### Problem A
Return the part of the passage on living with mental illness that starts with "Where you are" and continues through "you feel alone?", with its wording unchanged.
### Problem B
In the passage on living with mental illness, what do psychiatrists and therapists encourage people with mental illness to do?

Text segment section start

Hey you! Psst! Look at me. I am talking to you. Yes, you. No, I don’t know you, but you look familiar. I think we have something in common. It is our dirty little secret. We both live with mental illness.
Where you are in your journey? Have you recently been diagnosed, or were you diagnosed decades ago? Does your medication keep you on steady ground? Or do you fight to make it through every day? Are you tired of fighting? Do you feel alone?
The Reason I Am Here
If you answered yes to any of those questions, you are the reason I am here. Mental illness is a lonely disease. Our psychiatrists and therapists encourage us to talk about our experience, but the world shuts us down.
The world cheers on people with physical ailments as they take their medication and fight their disease. The mentally ill are shunned and considered weak when we take medication instead of sucking it up. Or they accuse us of lacking faith because God would surely heal our mental illness if we prayed hard enough and believed.
Part of the Problem
Here’s a newsflash: Those people haven’t got a clue. They are ignorant, and it’s not even their fault. The world has trained them not to talk about mental illness or to belittle those who are mentally ill because that’s just what the world does.

Text segment section end
Raw data section start

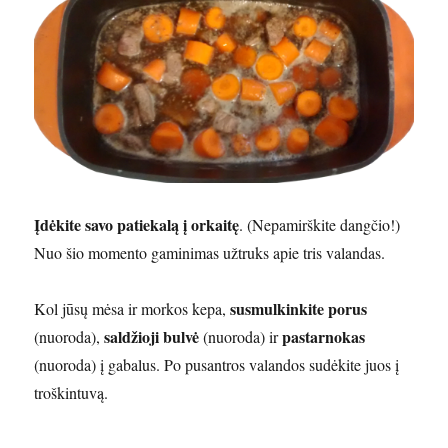
Įdėkite savo patiekalą į orkaitę
. (Nepamirškite dangčio!)
Nuo šio momento gaminimas užtruks apie tris valandas.
susmulkinkite porus
Kol jūsų mėsa ir morkos kepa,
saldžioji bulvė
pastarnokas
(nuoroda),
(nuoroda) ir
(nuoroda) į gabalus. Po pusantros valandos sudėkite juos į
troškintuvą.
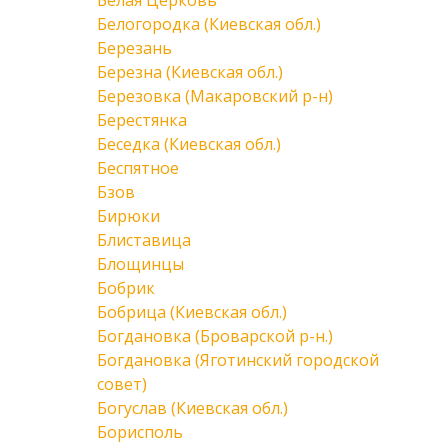
Белая Церковь
Белогородка (Киевская обл.)
Березань
Березна (Киевская обл.)
Березовка (Макаровский р-н)
Берестянка
Беседка (Киевская обл.)
Беспятное
Бзов
Бирюки
Блиставица
Блощинцы
Бобрик
Бобрица (Киевская обл.)
Богдановка (Броварской р-н.)
Богдановка (Яготинский городской
совет)
Богуслав (Киевская обл.)
Борисполь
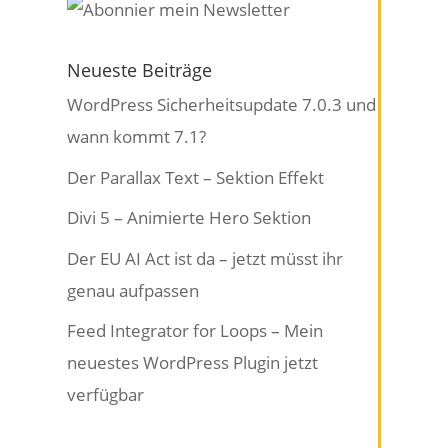
Neueste Beiträge
WordPress Sicherheitsupdate 7.0.3 und
wann kommt 7.1?
Der Parallax Text – Sektion Effekt
Divi 5 – Animierte Hero Sektion
Der EU AI Act ist da – jetzt müsst ihr
genau aufpassen
Feed Integrator for Loops – Mein
neuestes WordPress Plugin jetzt
verfügbar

Raw data section end

### Exercise result A
Where you are in your journey? Have you recently been diagnosed, or were you diagnosed decades ago? Does your medication keep you on steady ground? Or do you fight to make it through every day? Are you tired of fighting? Do you feel alone?

### Exercise result B
They encourage them to talk about their experience.